Since I implicitly add a prior to every covariance matrix (see below), what increases is loglik + log(prior), but what I print is just loglik, which may occasionally decrease. This suggests that one of your mixture components is not getting enough data. Try a better initialization or fewer clusters (states).

### What to do if the covariance matrix becomes singular?

Estimates of the covariance matrix often become singular if you have too little data, or if too few points are assigned to a cluster center due to a bad initialization of the means. In this case, you should constrain the covariance to be spherical or diagonal, or adjust the prior (see below), or try a better initialization.

### How do I add a prior to the covariance matrix?

Buried inside of KPMstats/mixgauss_Mstep you will see that cov_prior is initialized to 0.01*I. This is added to the maximum likelihood estimate after every M step.
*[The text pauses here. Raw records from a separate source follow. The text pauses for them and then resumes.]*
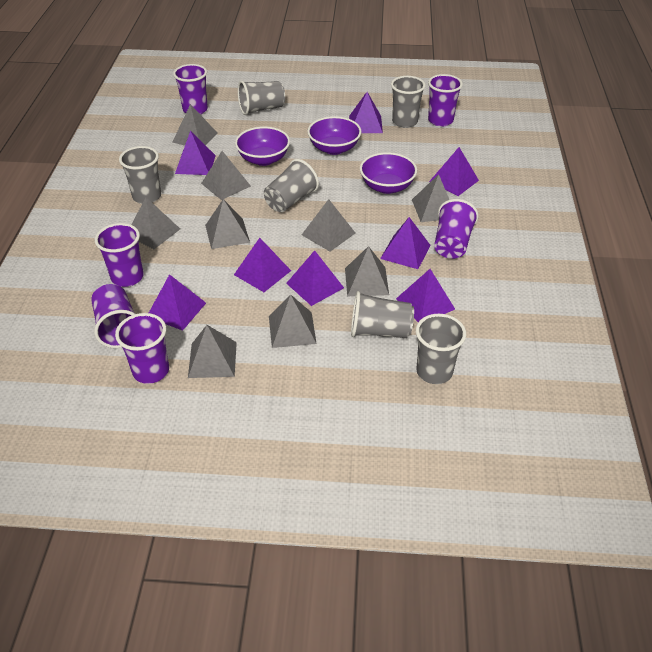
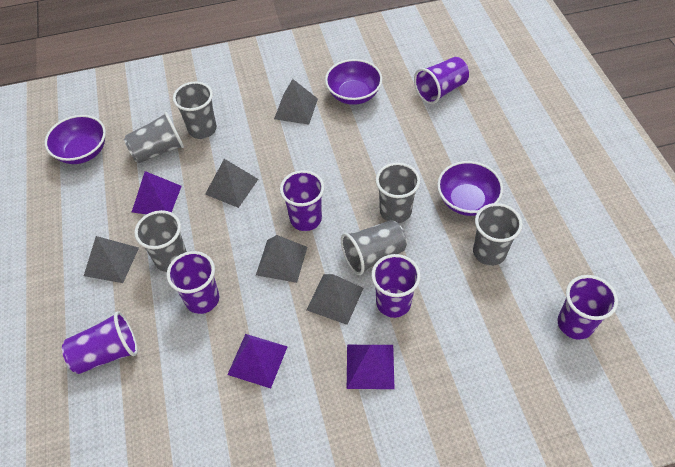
grey pyramid: [131,198,180,249] [172,104,217,146] [188,325,237,378] [201,151,251,200] [205,199,250,249] [269,294,317,348] [302,199,355,252] [345,246,389,296] [412,174,449,222] = 9 -> [84,236,139,283] [205,159,258,208] [256,235,307,283] [274,79,318,125] [307,274,363,325] = 5
purple pyramid: [149,274,206,331] [175,130,216,175] [234,238,291,292] [286,250,344,306] [349,92,383,133] [380,217,431,269] [396,269,455,322] [429,147,479,196] = 8 -> [132,171,182,214] [227,334,288,388] [347,345,395,389] = 3

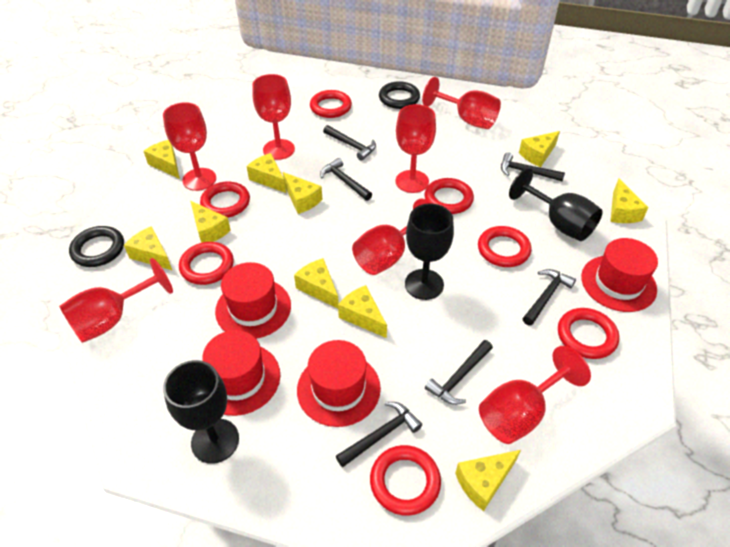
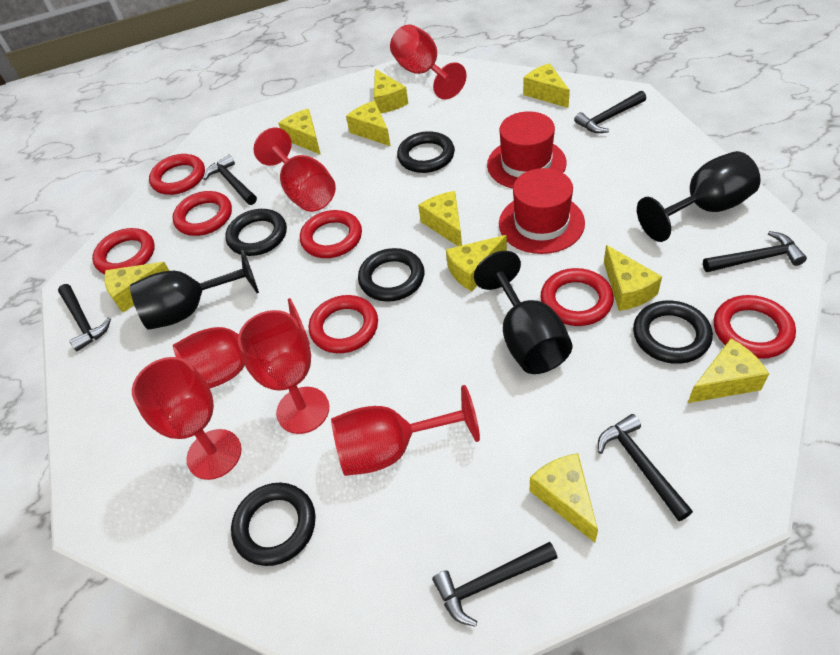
black ring: [69,226,124,267] [379,81,420,109] = 2 -> [225,209,287,256] [231,483,316,566] [358,248,424,302] [397,131,455,173] [633,301,713,364] = 5
red goblet: [59,258,173,343] [163,102,216,191] [252,74,295,160] [352,199,432,275] [396,104,436,193] [422,77,501,129] [479,346,591,444] = 7 -> [132,357,241,480] [173,298,310,388] [238,310,329,434] [254,128,336,212] [331,385,480,476] [390,24,467,99] = 6
red hat: [202,330,280,416] [215,262,291,339] [297,340,381,427] [581,238,658,312] = 4 -> [487,111,567,189] [499,168,585,254] = 2

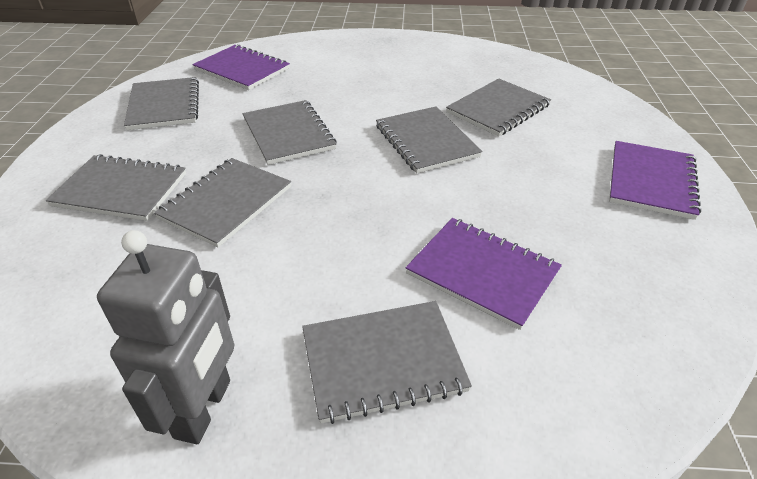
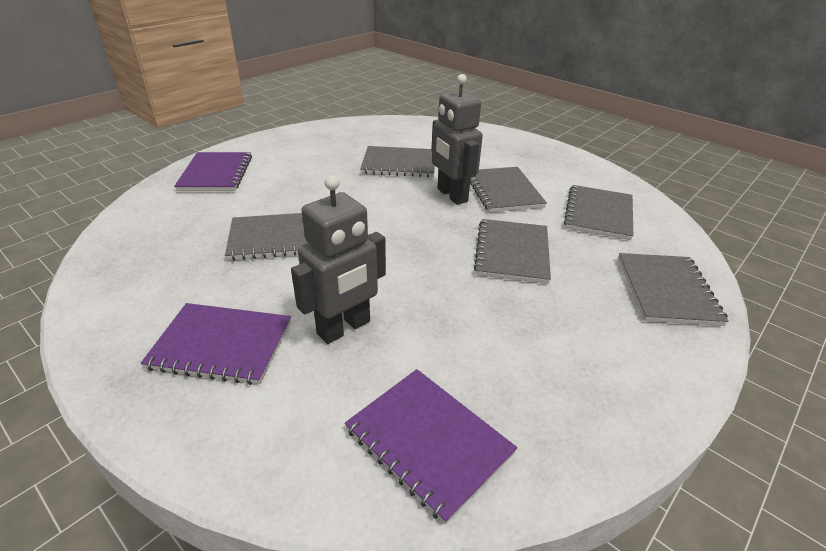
grey notebook: [46,154,186,221] [124,77,199,130] [154,158,291,247] [243,100,337,165] [302,301,472,424] [376,106,483,173] [446,78,551,137] = 7 -> [225,213,308,260] [360,146,435,177] [470,167,547,212] [474,219,551,284] [564,185,633,240] [618,253,729,326] = 6
grey robot: [97,230,234,444] = 1 -> [291,175,386,344] [431,74,483,205] = 2

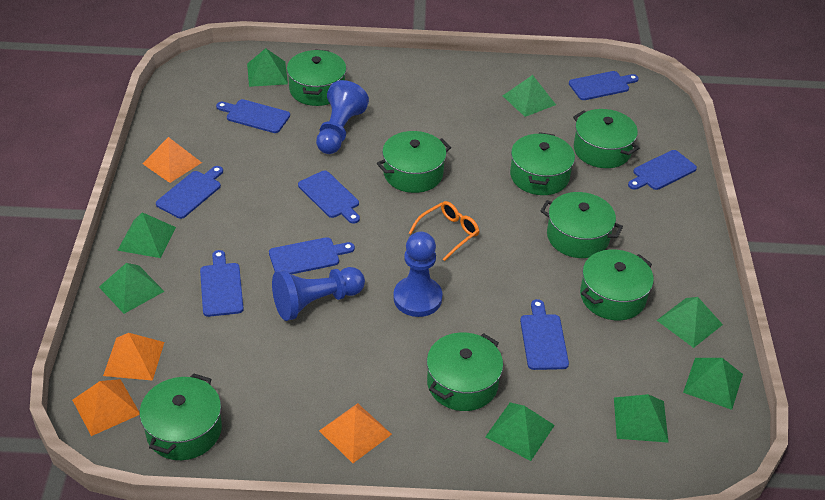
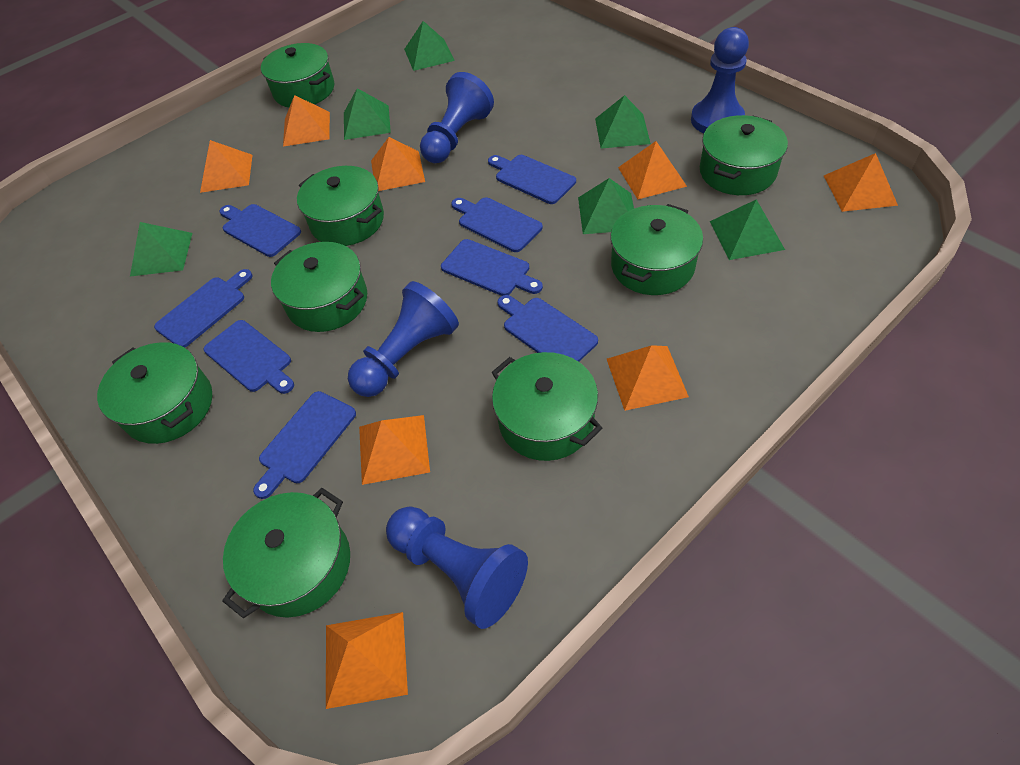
blue pawn: [272,267,365,321] [316,80,369,154] [393,232,443,317] = 3 -> [348,281,459,397] [386,506,528,629] [420,72,494,163] [691,27,749,133] = 4
green pyramid: [99,263,165,314] [117,212,176,258] [247,48,288,87] [485,402,555,461] [503,75,556,117] [614,394,669,443] [657,297,723,348] [683,358,743,410] = 8 -> [130,222,192,276] [344,88,391,140] [404,21,455,71] [578,178,634,234] [595,95,651,149] [710,199,785,260] = 6
orange glasses: [409,201,479,261] = 1 -> none = 0
orange pyramid: [72,379,140,436] [103,333,164,381] [142,137,202,183] [319,403,392,463] = 4 -> [200,140,252,193] [283,95,330,147] [326,612,408,709] [359,415,430,485] [371,137,425,191] [607,345,689,411] [618,141,687,199] [824,153,898,212] = 8

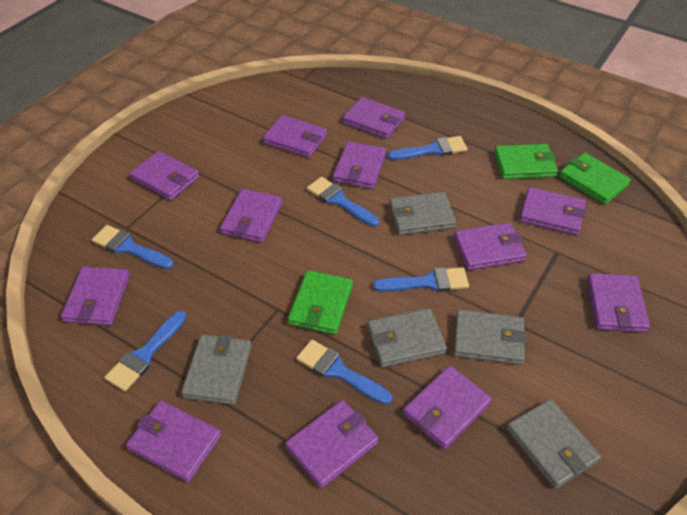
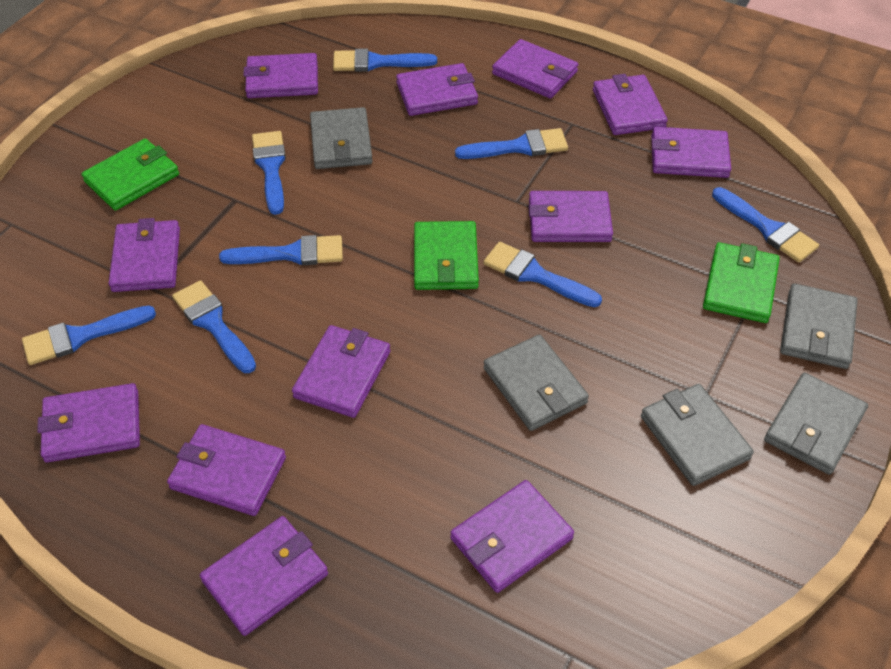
blue brush: [92,225,174,269] [104,311,187,392] [296,340,392,405] [307,177,379,227] [373,267,469,292] [387,136,467,160] = 6 -> [22,305,156,365] [172,280,256,373] [219,235,343,265] [252,131,286,215] [333,49,437,72] [455,128,568,159] [483,242,602,307] [712,187,819,263] = 8

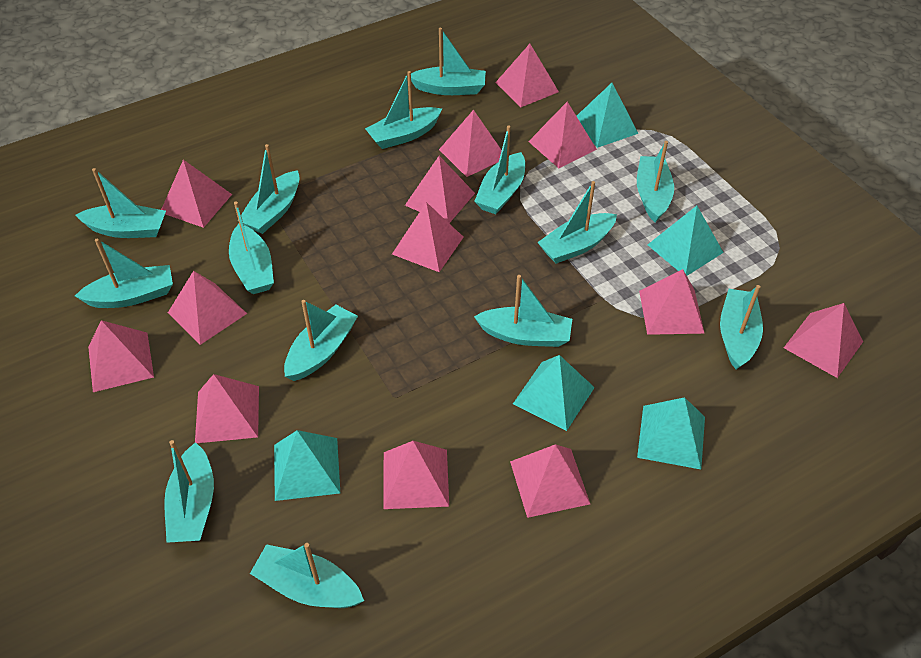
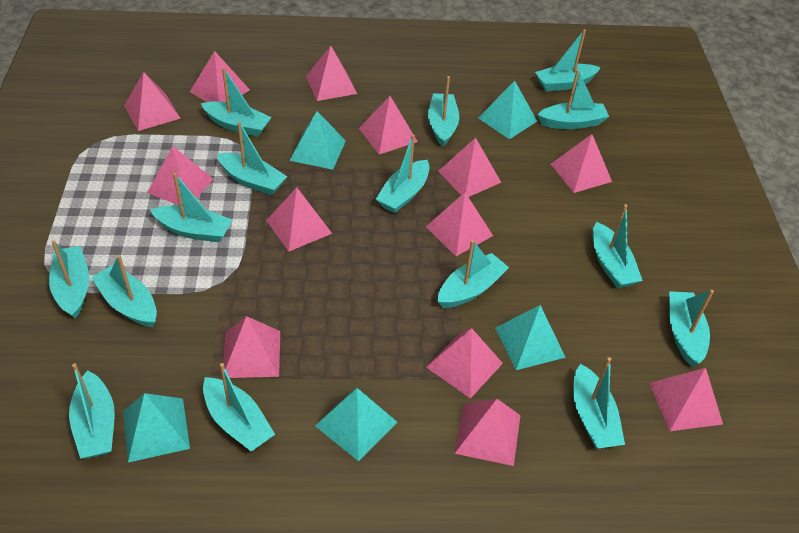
turquoise boat: [75,238,173,308] [76,168,166,238] [164,440,214,543] [229,201,274,294] [237,144,300,234] [250,543,364,608] [284,300,358,381] [365,71,442,149] [411,28,486,95] [474,126,525,214] [474,275,572,347] [537,181,617,264] [637,141,674,222] [720,285,763,370] = 14 -> [49,240,90,319] [69,363,115,459] [91,255,157,327] [150,173,232,242] [201,68,272,137] [203,363,275,452] [217,122,287,195] [376,134,430,213] [428,76,459,147] [438,240,509,308] [535,29,601,91] [537,70,609,129] [573,357,625,449] [593,204,643,288] [669,290,714,367] = 15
To change this, you will need to modify the mhmm_em function so it calls mixgauss_Mstep with a different value.

### Sequence classification

To classify a sequence (e.g., of speech) into one of k classes (e.g., the digits 0-9), proceed as in the DHMM case above, but use the following procedure to compute likelihood:
```loglik = mhmm_logprob(data, prior, transmat, mu, Sigma, mixmat);
```

### Computing the most probable sequence (Viterbi)

First you need to evaluate B(t,i) = P(y_t | Q_t=i) for all t,i:
```B = mixgauss_prob(data(:,:,ex), mu, Sigma, mixmat);
```
where data(:,:,ex) is OxT where O is the size of the observation vector. Finally, use
```[path] = viterbi_path(prior, transmat, B);
```

## HMMs with Gaussian outputs

This is just like the mixture of Gaussians case, except we have M=1, and hence there is no mixing matrix.

## Online EM for discrete HMMs/ POMDPs

For some applications (e.g., reinforcement learning/ adaptive control), it is necessary to learn a model online. The script dhmm_em_online_demo gives an example of how to do this.